* PROBLEM STATEMENT
In every line of the records, look for "content", then report how many lines have it and nothing else.

(Front-end code edit data)

>>>

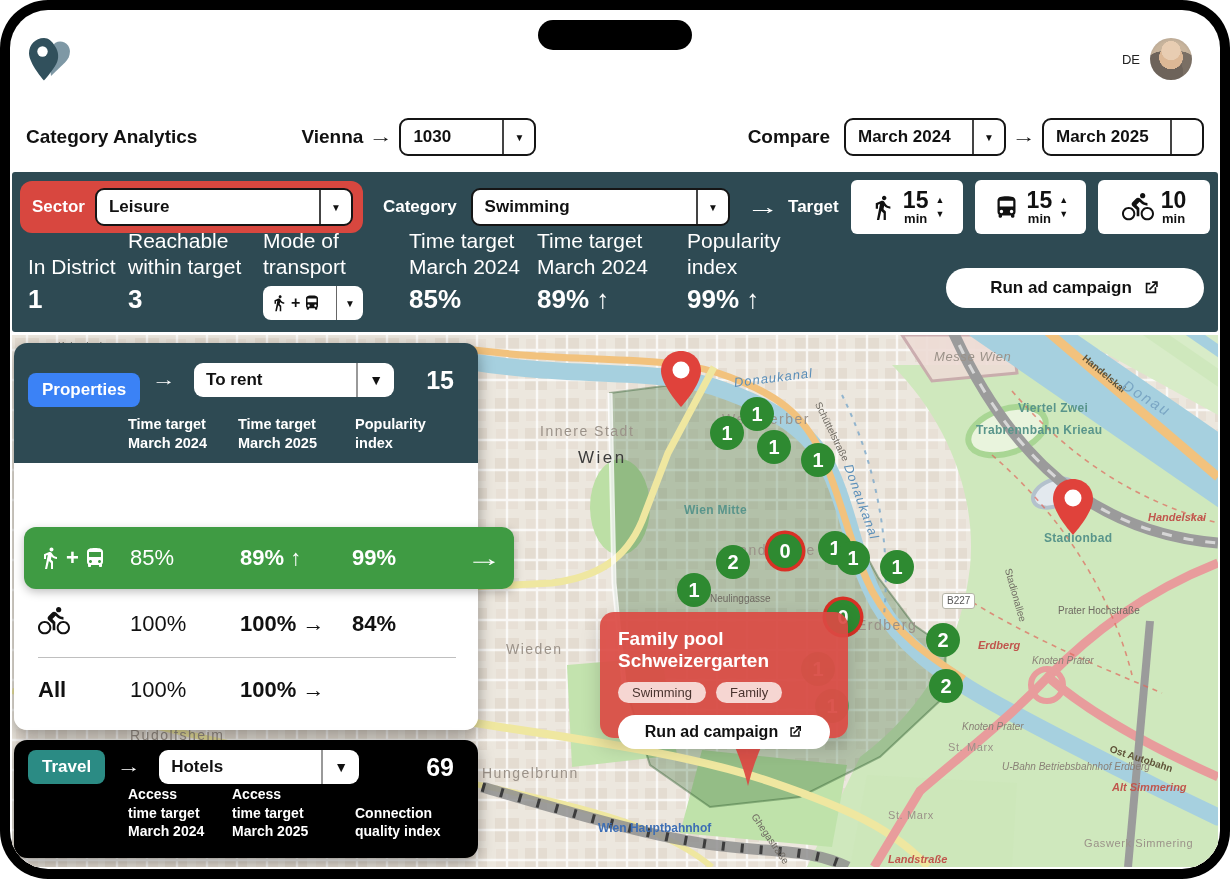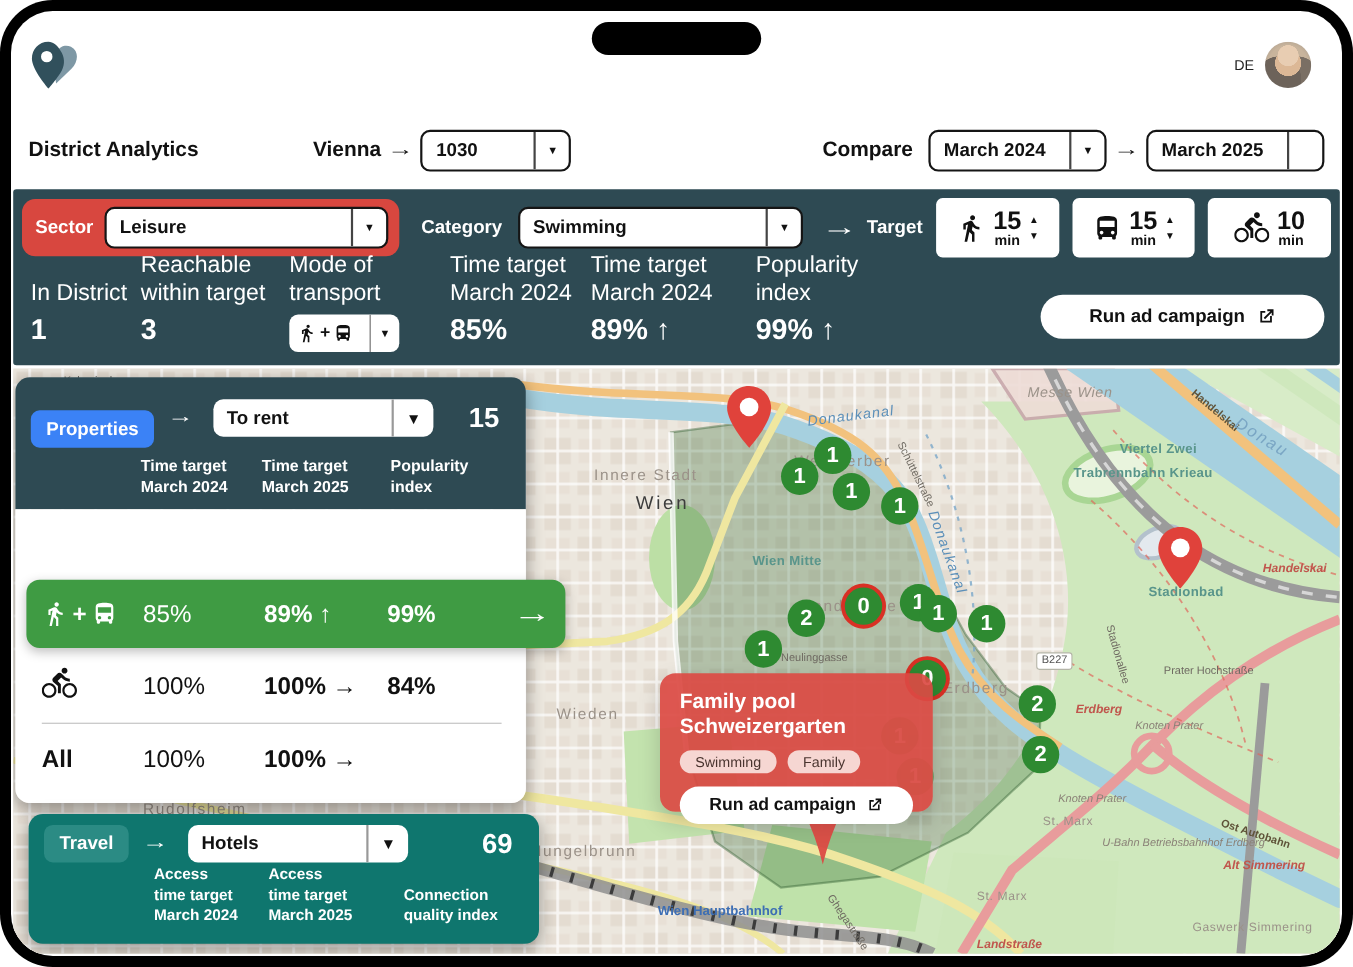--- a/index.html
+++ b/index.html
@@ -109,21 +109,21 @@
   .prow .cell{position:absolute;font-size:22px;white-space:nowrap;}
   .prow .c0{left:24px;} .prow .c1{left:116px;font-weight:400;} .prow .c2{left:226px;font-weight:700;} .prow .c3{left:338px;font-weight:700;}
   .prow.highlight{background:#3f9b43;border-radius:12px;color:#fff;left:10px;width:490px;box-shadow:0 3px 10px rgba(0,0,0,.25);}
   .prow.highlight .cell{color:#fff;}
   .prow.highlight .c0{left:14px;} .prow.highlight .c1{left:106px;} .prow.highlight .c2{left:216px;font-weight:700;} .prow.highlight .c3{left:328px;font-weight:600;}
   .prow .rowarrow{position:absolute;right:18px;font-size:24px;font-weight:700;transform:scaleX(1.5);}
   .divline{position:absolute;left:24px;right:22px;height:1px;background:#bfbfbf;}
   .icon24{width:27px;height:27px;}
   .modepair{display:flex;align-items:center;gap:4px;font-weight:700;}
 
-  .travel{left:14px;top:405px;width:464px;background:#0f766e;border-radius:13px;height:118px;}
+  .travel{left:2px;top:405px;width:464px;background:#000000;border-radius:13px;height:118px;}
   .travel .col-heads .col{font-size:14px;}
 
   .ext-icon{display:inline-flex;}
 </style>
 </head>
 <body>
 
 <div class="device">
   <div class="screen">
 
@@ -133,21 +133,21 @@
           <path fill="#7e98a5" d="M24 11 C27 4 36 4 40 9.5 C43.5 14.5 42 21.5 37 26.5 L23 40 L20.5 22 Z"></path>
           <path fill="#31505c" d="M16 2 C7.2 2 1 9 1 17.2 C1 27.5 16 44.5 16 44.5 C16 44.5 24.5 35 28.2 28 C31.2 22.5 30.8 15.5 27 10.2 C24.2 5.2 20.5 2 16 2 Z"></path>
           <circle cx="14.5" cy="15.5" r="5.2" fill="#ffffff"></circle>
         </svg>
       </div>
       <div class="locale">DE</div>
       <div class="avatar"></div>
     </div>
 
     <div class="subbar">
-      <div class="title">District Analytics</div>
+      <div class="title">Category Analytics</div>
       <div class="strong-label" style="margin-left:104px;">Vienna</div>
       <span class="arrow">→</span>
       <div class="sel bordered" style="width:137px;">
         <div class="txt">1030</div>
         <div class="dvd"></div>
         <div class="car">▼</div>
       </div>
       <div style="flex:1"></div>
       <div class="strong-label">Compare</div>
       <div class="sel bordered" style="width:162px;margin-left:14px;">

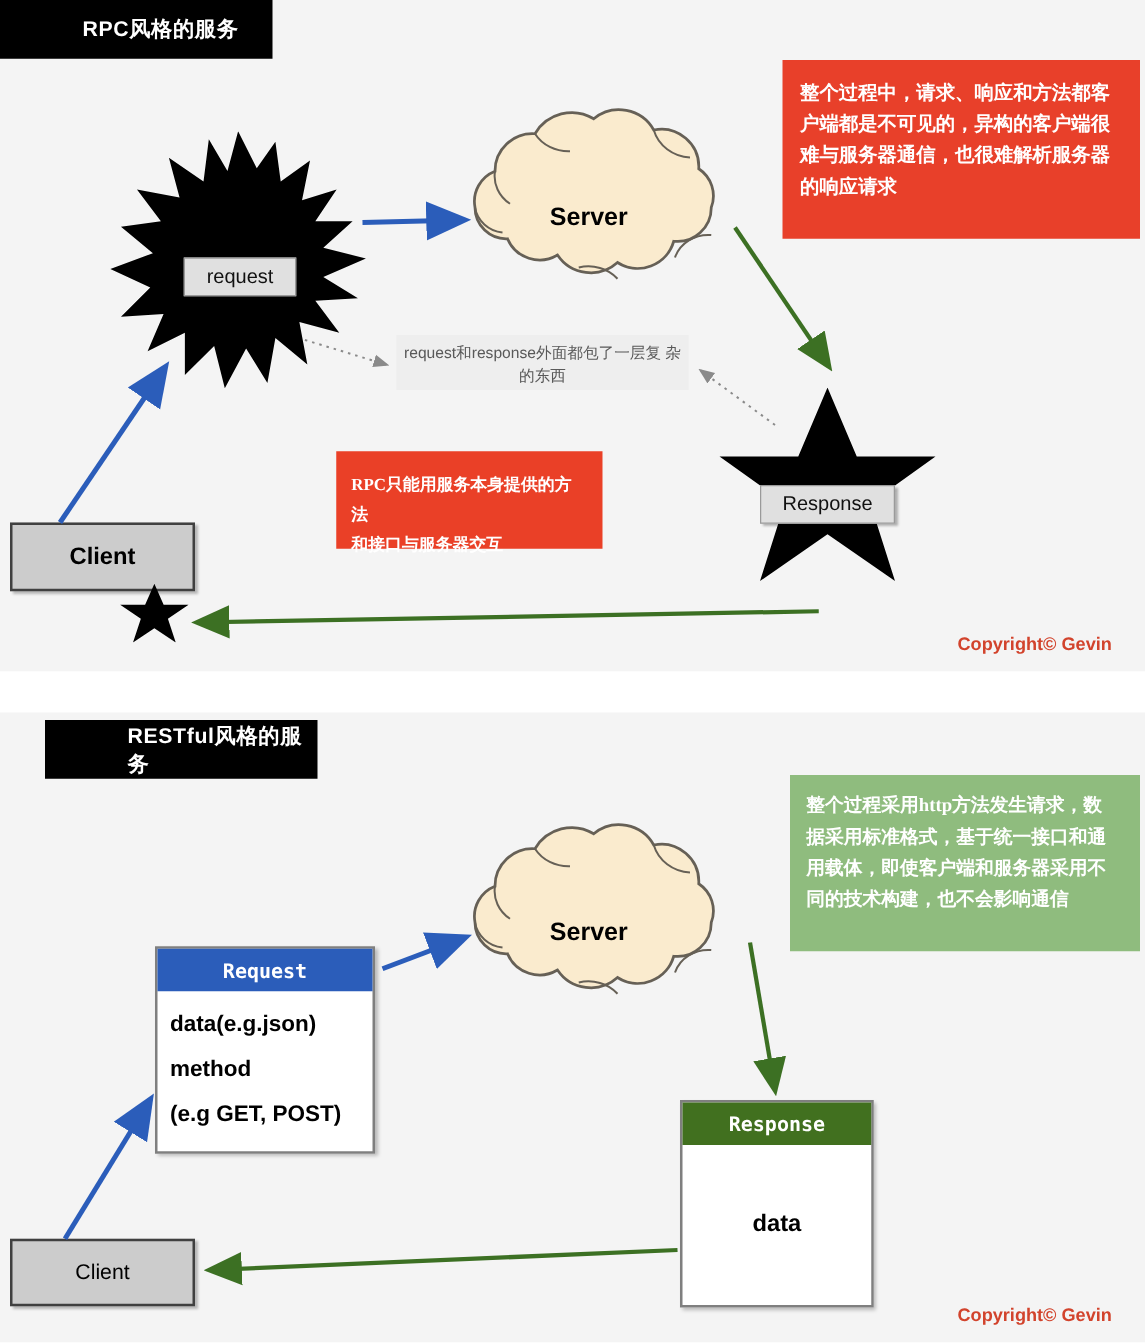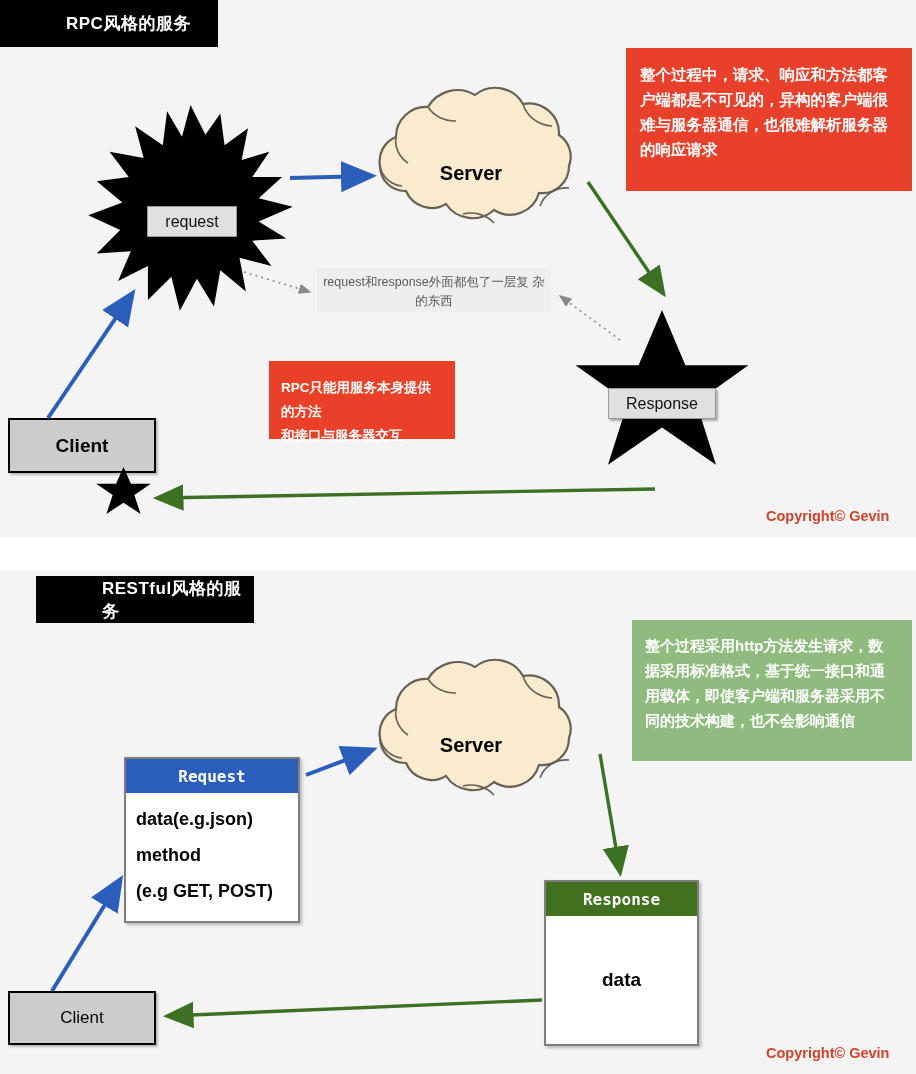--- a/index.html
+++ b/index.html
@@ -13,46 +13,46 @@
   .section-title{
     position:absolute;left:0;background:#000000;color:#ffffff;
     font-weight:bold;font-size:17px;display:flex;align-items:center;
     padding-left:66px;box-sizing:border-box;letter-spacing:.5px;
   }
   #title-rpc{top:0;width:218px;height:47px;}
   #title-rest{top:576px;width:218px;height:47px;margin-left:36px;}
 
   
   .anno{position:absolute;box-sizing:border-box;color:#ffffff;font-weight:bold;}
-  .anno span{display:block;}
+  .anno span{display:block;font-family:Liberation Serif, serif;}
   #anno-red-1{
     left:626px;top:48px;width:286px;height:143px;background:#e8402a;
     padding:14px 12px 0 14px;font-size:15.5px;line-height:25px;
   }
   #anno-red-2{
-    left:269px;top:361px;width:186px;height:78px;background:#ea4027;
+    left:269px;top:361px;width:213px;height:78px;background:#ea4027;
     padding:15px 12px 0 12px;font-size:13.5px;line-height:24px;
   }
   #anno-green-1{
     left:632px;top:620px;width:280px;height:141px;background:#8fbc7e;
     padding:13px 12px 0 13px;font-size:15px;line-height:25px;
   }
   #anno-gray{
     position:absolute;left:317px;top:268px;width:234px;height:44px;
     background:#eeeeee;color:#595959;font-size:12.5px;line-height:19px;
     text-align:center;padding-top:5px;box-sizing:border-box;
   }
 
   
   .box{
     position:absolute;box-sizing:border-box;display:flex;
     align-items:center;justify-content:center;
   }
   .client-box{
-    background:#cccccc;border:2px solid #000000;color:#000000;
+    background:#cccccc;border:2px solid #404040;color:#000000;
     font-size:19px;font-weight:bold;
     box-shadow:2px 2px 2px rgba(0,0,0,.25);
   }
   #client-rpc{left:8px;top:418px;width:148px;height:55px;}
   #client-rest{left:8px;top:991px;width:148px;height:54px;font-weight:normal;font-size:17px;}
 
   .tagbox{
     position:absolute;background:#e0e0e0;border:1px solid #9a9a9a;
     color:#111111;font-size:16px;display:flex;align-items:center;
     justify-content:center;box-sizing:border-box;

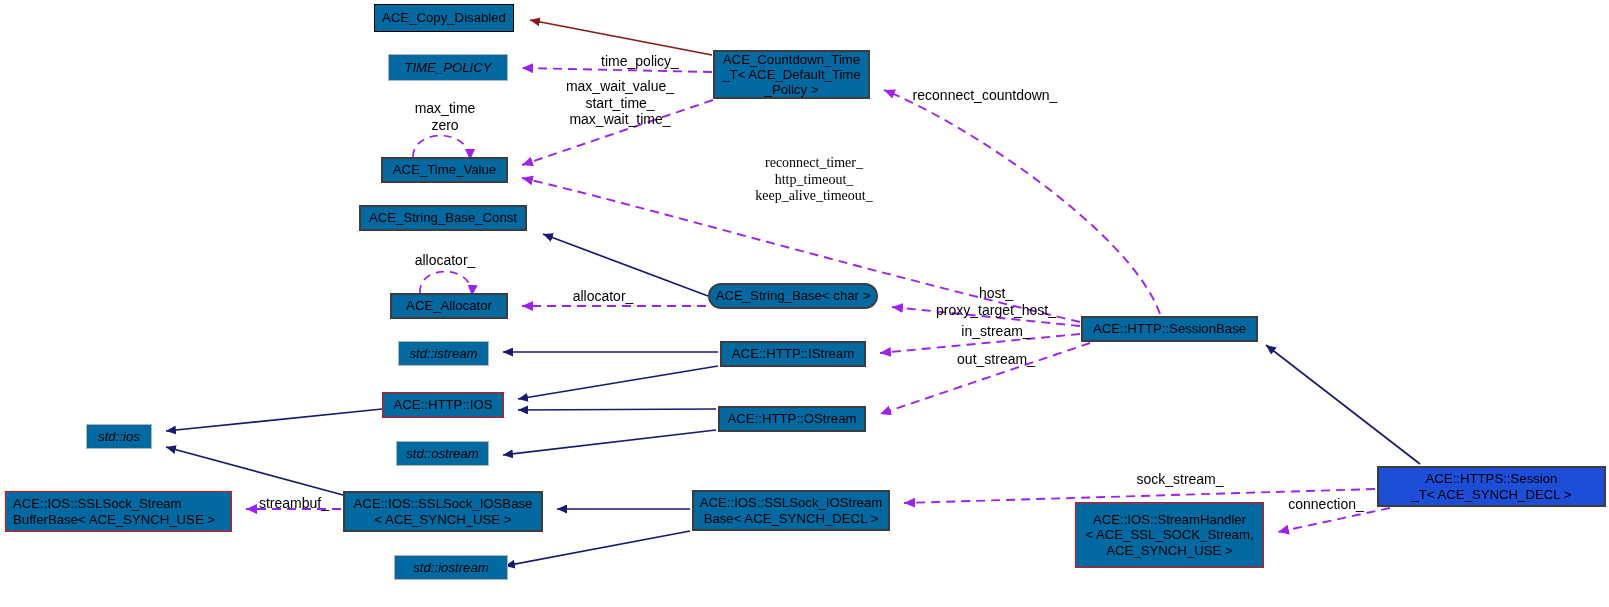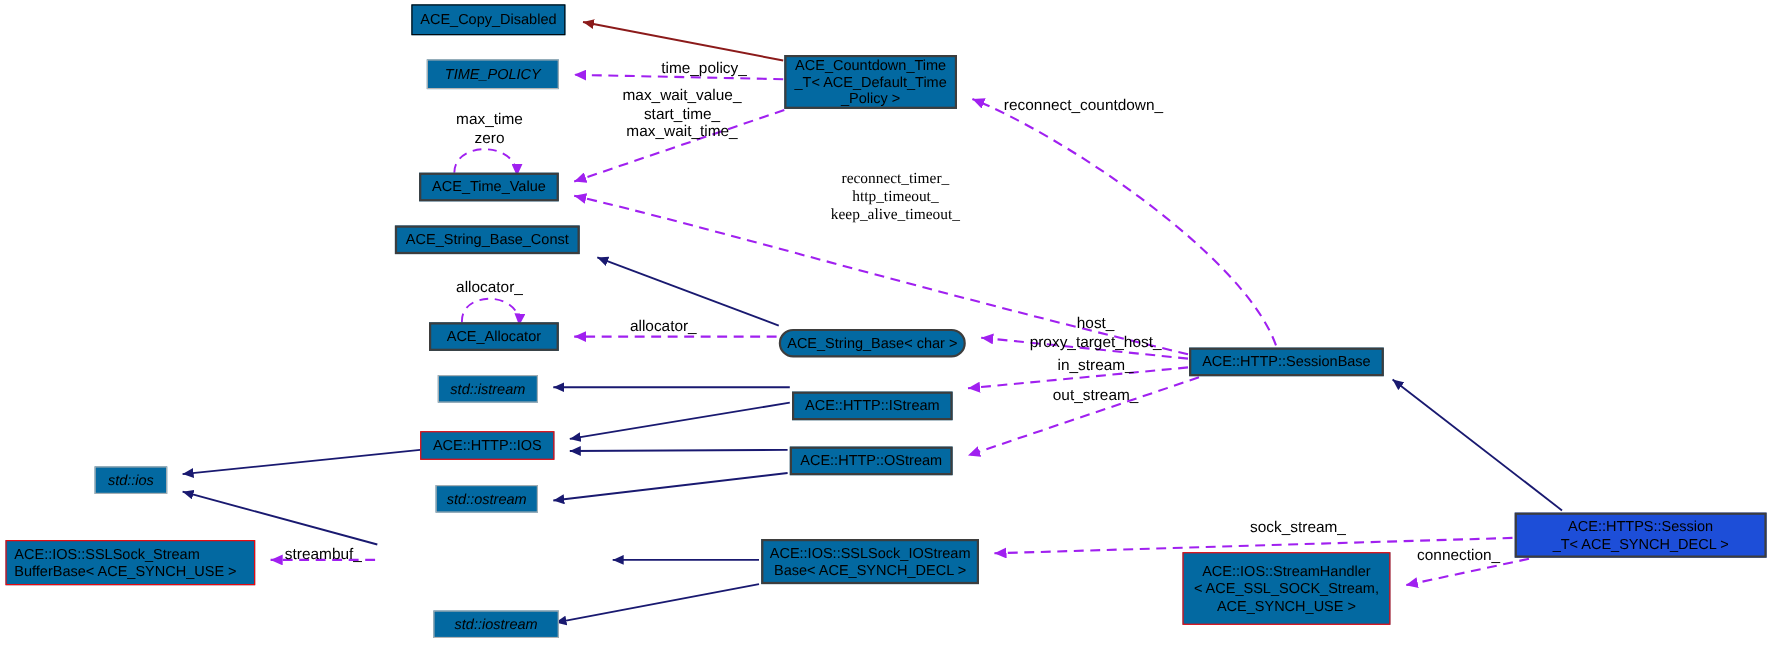--- a/index.html
+++ b/index.html
@@ -91,39 +91,41 @@
   <div class="node bold" style="left:713px;top:50px;width:157px;height:49px;">ACE_Countdown_Time
 _T&lt; ACE_Default_Time
 _Policy &gt;</div>
 
   <div class="node bold" style="left:381px;top:157px;width:127px;height:26px;">ACE_Time_Value</div>
 
   <div class="node bold" style="left:359px;top:205px;width:168px;height:26px;">ACE_String_Base_Const</div>
 
   <div class="node bold" style="left:390px;top:293px;width:118px;height:26px;">ACE_Allocator</div>
 
-  <div class="node bold" style="left:708px;top:299px;width:170px;height:26px;border-radius:13px;">ACE_String_Base&lt; char &gt;</div>
+  <div class="node bold" style="left:708px;top:283px;width:170px;height:26px;border-radius:13px;">ACE_String_Base&lt; char &gt;</div>
 
   <div class="node bold" style="left:1081px;top:316px;width:177px;height:26px;">ACE::HTTP::SessionBase</div>
 
   <div class="node gray-border" style="left:398px;top:341px;width:91px;height:25px;">std::istream</div>
 
-  <div class="node bold" style="left:720px;top:356px;width:146px;height:26px;">ACE::HTTP::IStream</div>
+  <div class="node bold" style="left:720px;top:341px;width:146px;height:26px;">ACE::HTTP::IStream</div>
 
   <div class="node red" style="left:382px;top:392px;width:122px;height:26px;">ACE::HTTP::IOS</div>
 
   <div class="node bold" style="left:718px;top:406px;width:148px;height:26px;">ACE::HTTP::OStream</div>
 
   <div class="node gray-border" style="left:396px;top:441px;width:93px;height:25px;">std::ostream</div>
 
   <div class="node gray-border" style="left:86px;top:424px;width:66px;height:25px;">std::ios</div>
 
   <div class="node red leftish" style="left:5px;top:491px;width:227px;height:41px;">ACE::IOS::SSLSock_Stream
 BufferBase&lt; ACE_SYNCH_USE &gt;</div>
 
+  <div class="node bold" style="left:343px;top:491px;width:200px;height:41px;">ACE::IOS::SSLSock_IOSBase
+&lt; ACE_SYNCH_USE &gt;</div>
 
   <div class="node bold" style="left:692px;top:490px;width:198px;height:41px;">ACE::IOS::SSLSock_IOStream
 Base&lt; ACE_SYNCH_DECL &gt;</div>
 
   <div class="node gray-border" style="left:394px;top:555px;width:114px;height:25px;">std::iostream</div>
 
   <div class="node red" style="left:1075px;top:502px;width:189px;height:66px;">ACE::IOS::StreamHandler
 &lt; ACE_SSL_SOCK_Stream,
 ACE_SYNCH_USE &gt;</div>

<<<

* TASK RESPONSE
2